TASK ITEM: What is needed is a word-for-word copy of all the entries, minus the pictures.

AVAILABLE RECORDS:
►
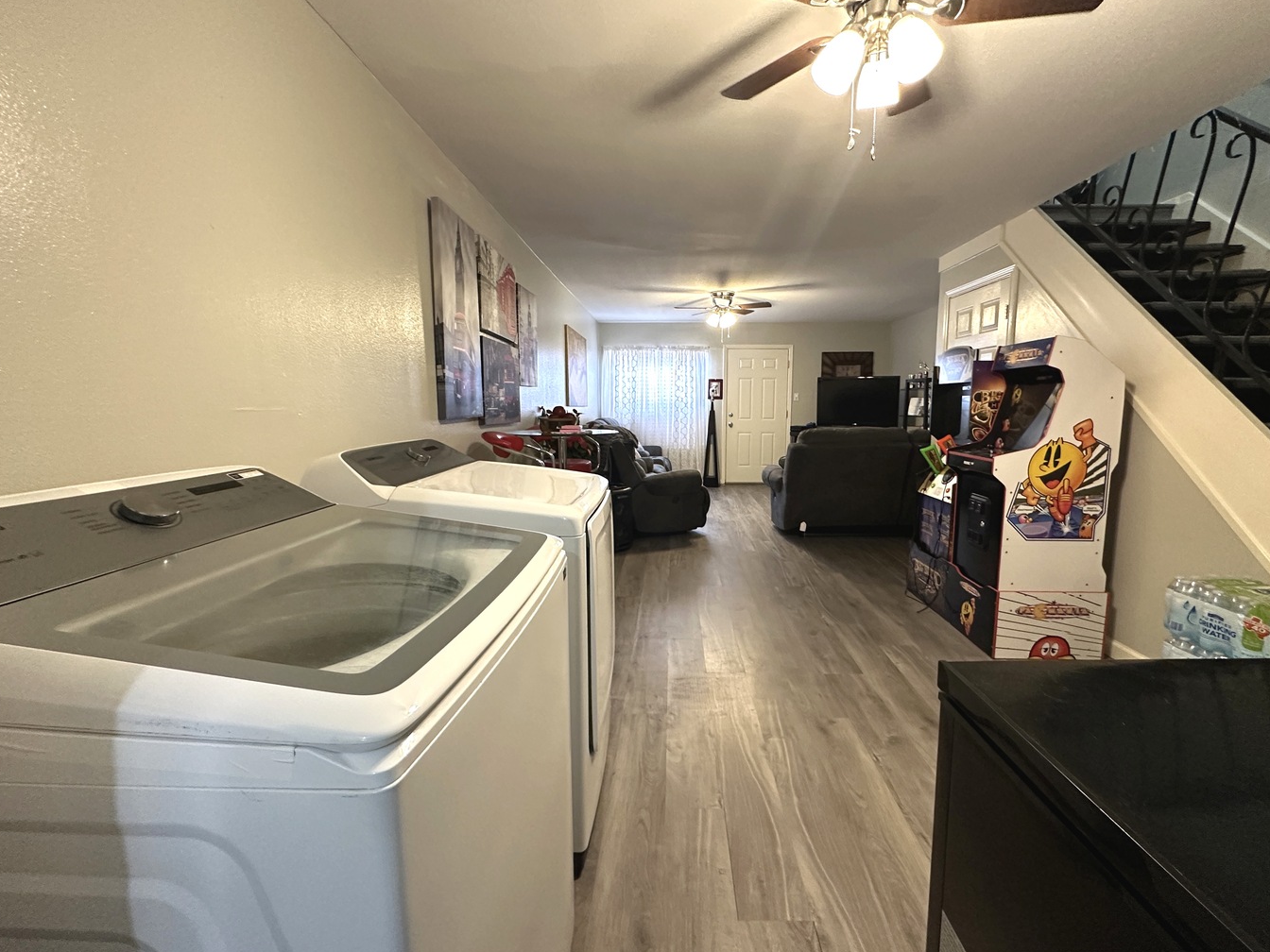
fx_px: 550
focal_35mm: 15
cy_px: 469
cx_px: 666
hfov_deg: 98.1
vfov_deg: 81.7
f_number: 2.2
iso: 400
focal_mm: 2.22
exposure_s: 1/60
◄
SOLUTION FOR THIS EXERCISE:
fx_px: 550
focal_35mm: 15
cy_px: 469
cx_px: 666
hfov_deg: 98.1
vfov_deg: 81.7
f_number: 2.2
iso: 400
focal_mm: 2.22
exposure_s: 1/60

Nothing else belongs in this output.